Forty years of frosh

For 40 years, UCLA’s Higher Education Research Institute has surveyed the values and backgrounds of incoming college freshman. Inside Higher Ed summarizes the report on “The American Freshman” from 1966-2006.

College students come from wealthier families. Family is the number one priority for freshmen with financial success second and helping others in third.

More frosh are Asian-American and Latino; the percentage of blacks has declined to 10.5 percent from a high of 12.5 percent in 1980.
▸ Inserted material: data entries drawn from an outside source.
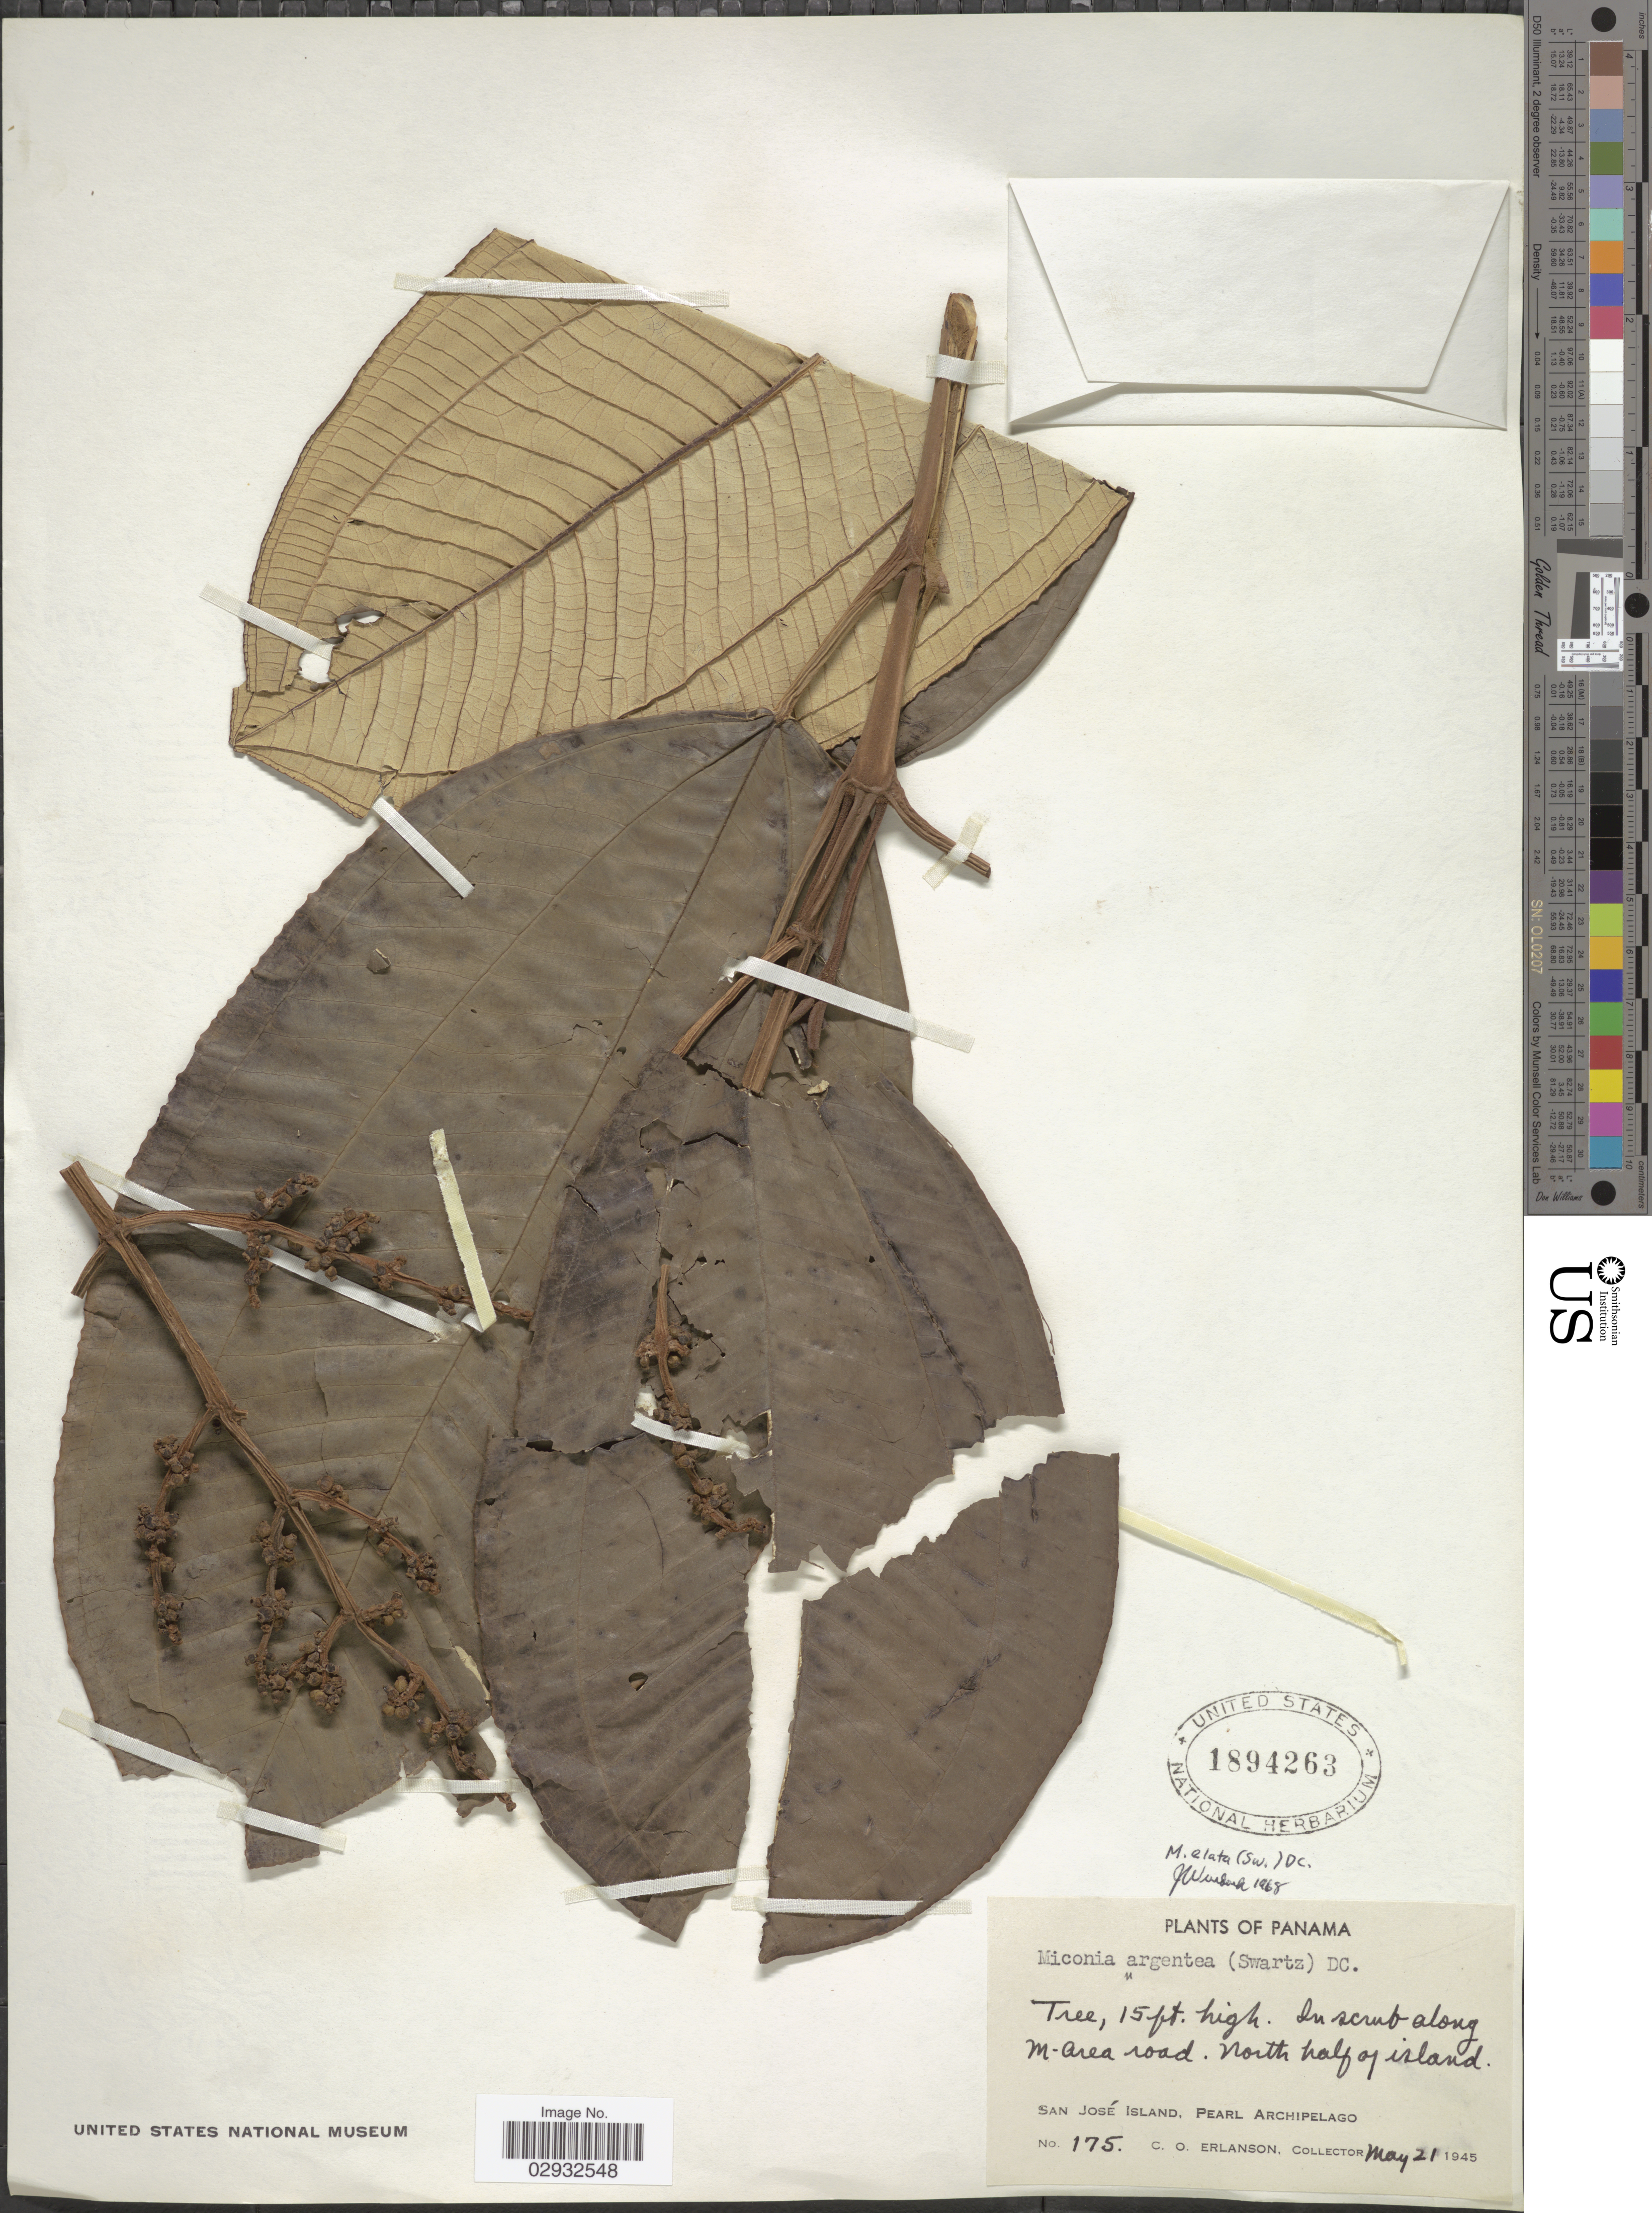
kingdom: Plantae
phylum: Tracheophyta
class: Magnoliopsida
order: Myrtales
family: Melastomataceae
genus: Miconia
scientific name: Miconia elata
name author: (Sw.) DC.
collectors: C. O. Erlanson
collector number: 175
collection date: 1945-05-21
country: Panama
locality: Along M-Area road. North half of island. San José Island, Pearl Archipelago.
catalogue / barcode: US 1894263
“About two-thirds of students today socialize with people of another race or ethnicity in high school,” the report notes. Researchers express concern about the majority of freshmen who don’t see promoting racial understanding as very important and the 19 percent who think most racial issues have been solved. (I’d guess that the ones who think race isn’t that important are the ones with friends of other races and ethnicities.)

Students’ self-confidence in academic ability continues to soar, with 68.6 percent considering themselves “above average” or in the top 10 percent of their peer group. At the same time, grades are continuing to reinforce those beliefs. Inflation has intensified in the past 20 years, with 24.1 percent of students — a record — reporting an A- high-school average last year. Higher grades are also more likely with more AP and honors courses.

Fewer students say they’re moderates; more call themselves liberal or conservative. Fifty-five percent of conservative and far-right students and 28.5 percent of liberal and far-left students “believe that colleges have the right to ban extreme speakers.”